Mesut Yar, Amerika'nın 'soup opera' türündeki "izle-ertesi günü bekle" dizilerine dönüş yaptığını, bunun bize sirayetinin bir yılı bulacağını, yarışma trendinin en fazla seneye bugüne kadar süreceğini savunuyor.
Peki sadece televizyondaki yarışmalar mı gözde? Diğer talih oyunlarında durum ne?
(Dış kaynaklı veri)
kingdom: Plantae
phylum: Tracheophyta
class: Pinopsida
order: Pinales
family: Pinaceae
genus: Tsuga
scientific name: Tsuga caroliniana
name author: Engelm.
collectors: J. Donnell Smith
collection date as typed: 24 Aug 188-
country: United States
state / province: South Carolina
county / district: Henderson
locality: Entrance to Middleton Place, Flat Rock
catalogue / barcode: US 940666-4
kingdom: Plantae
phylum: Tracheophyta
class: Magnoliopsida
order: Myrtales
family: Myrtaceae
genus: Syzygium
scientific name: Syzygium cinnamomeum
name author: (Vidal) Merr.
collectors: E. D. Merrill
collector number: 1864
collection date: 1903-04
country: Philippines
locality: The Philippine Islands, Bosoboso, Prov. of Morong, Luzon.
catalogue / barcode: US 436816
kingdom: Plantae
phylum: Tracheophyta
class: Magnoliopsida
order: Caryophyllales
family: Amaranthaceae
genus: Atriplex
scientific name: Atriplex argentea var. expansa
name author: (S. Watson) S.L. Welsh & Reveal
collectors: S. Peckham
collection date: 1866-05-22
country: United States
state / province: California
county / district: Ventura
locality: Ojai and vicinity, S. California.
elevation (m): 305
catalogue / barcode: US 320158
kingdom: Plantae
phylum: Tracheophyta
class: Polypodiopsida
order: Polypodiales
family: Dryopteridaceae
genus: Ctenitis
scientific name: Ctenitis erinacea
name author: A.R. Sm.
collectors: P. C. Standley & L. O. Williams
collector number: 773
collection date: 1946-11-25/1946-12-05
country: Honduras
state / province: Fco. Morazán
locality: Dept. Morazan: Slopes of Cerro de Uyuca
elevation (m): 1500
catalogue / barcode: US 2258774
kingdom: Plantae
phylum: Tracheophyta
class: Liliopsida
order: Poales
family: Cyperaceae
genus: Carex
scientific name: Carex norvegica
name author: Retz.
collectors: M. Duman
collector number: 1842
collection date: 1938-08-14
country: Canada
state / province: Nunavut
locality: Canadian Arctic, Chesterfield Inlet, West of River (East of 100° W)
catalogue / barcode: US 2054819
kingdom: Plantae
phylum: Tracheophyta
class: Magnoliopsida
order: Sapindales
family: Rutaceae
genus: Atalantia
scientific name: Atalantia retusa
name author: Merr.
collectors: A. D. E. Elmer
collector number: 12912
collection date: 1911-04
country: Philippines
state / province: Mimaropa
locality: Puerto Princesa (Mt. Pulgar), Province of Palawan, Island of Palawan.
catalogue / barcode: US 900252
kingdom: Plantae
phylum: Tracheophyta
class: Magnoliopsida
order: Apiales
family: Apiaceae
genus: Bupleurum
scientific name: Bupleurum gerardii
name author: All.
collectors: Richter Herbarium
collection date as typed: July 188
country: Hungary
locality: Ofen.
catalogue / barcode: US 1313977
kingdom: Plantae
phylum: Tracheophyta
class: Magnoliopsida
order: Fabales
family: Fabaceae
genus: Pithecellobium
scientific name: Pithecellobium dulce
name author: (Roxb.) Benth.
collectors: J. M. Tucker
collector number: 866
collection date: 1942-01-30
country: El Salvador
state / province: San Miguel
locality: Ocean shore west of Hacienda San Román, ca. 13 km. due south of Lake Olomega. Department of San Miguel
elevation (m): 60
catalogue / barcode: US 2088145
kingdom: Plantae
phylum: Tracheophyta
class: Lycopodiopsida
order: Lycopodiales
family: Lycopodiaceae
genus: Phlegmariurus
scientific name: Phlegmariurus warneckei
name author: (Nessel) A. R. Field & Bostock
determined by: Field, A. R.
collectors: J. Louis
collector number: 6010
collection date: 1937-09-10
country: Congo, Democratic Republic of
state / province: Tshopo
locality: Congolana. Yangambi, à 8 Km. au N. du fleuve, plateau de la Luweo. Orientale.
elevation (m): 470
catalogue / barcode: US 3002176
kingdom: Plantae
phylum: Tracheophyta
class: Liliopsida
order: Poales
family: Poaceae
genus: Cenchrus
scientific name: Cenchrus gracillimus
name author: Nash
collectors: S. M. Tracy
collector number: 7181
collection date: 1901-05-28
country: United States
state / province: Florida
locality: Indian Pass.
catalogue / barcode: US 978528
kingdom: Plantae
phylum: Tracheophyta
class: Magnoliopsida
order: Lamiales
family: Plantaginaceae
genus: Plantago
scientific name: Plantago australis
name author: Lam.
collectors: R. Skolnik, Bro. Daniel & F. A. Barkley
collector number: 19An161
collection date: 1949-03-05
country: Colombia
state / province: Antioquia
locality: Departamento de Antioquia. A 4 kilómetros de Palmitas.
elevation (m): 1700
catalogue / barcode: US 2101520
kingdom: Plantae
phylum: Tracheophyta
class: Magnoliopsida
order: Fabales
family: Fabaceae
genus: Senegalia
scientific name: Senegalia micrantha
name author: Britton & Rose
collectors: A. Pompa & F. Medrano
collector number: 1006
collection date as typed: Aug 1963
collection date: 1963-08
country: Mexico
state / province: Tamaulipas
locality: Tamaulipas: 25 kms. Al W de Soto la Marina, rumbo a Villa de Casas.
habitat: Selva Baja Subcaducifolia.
Ortalama 3 milyon kişiye hitap eden oyun İddaa'nın Kurumsal İletişim Genel Müdür Yardımcısı ve Sözcüsü Kerem Ertan, yarışmalardan daha farklı olduklarını söylüyor. "Bizimki şansa değil bilgiye dayalı bir oyun. Dolayısıyla insanlar bir numaranın çıkmasını beklemiyor, futbol üzerine bilgilerini kâğıda aktarıyorlar. Bu bilgileri de doğru şekilde olursa para kazanıyorlar. Oynanan oyunlar bizde 5-6 YTL arasında bir kupon büyüklüğünde. Ufak paralar ayırarak futbolu daha keyifli hale getiriyorlar. Sistem tamamen bunun üzerine kurulu."
Anlaşıldığı üzere, sanal kumarın bile yasaklandığı memleketimizde, yüksek reytingli televizyon yarışmaları ve piyango gibi talihin yasal yollarında yürümek serbest. O halde şeytanınız bol olsun!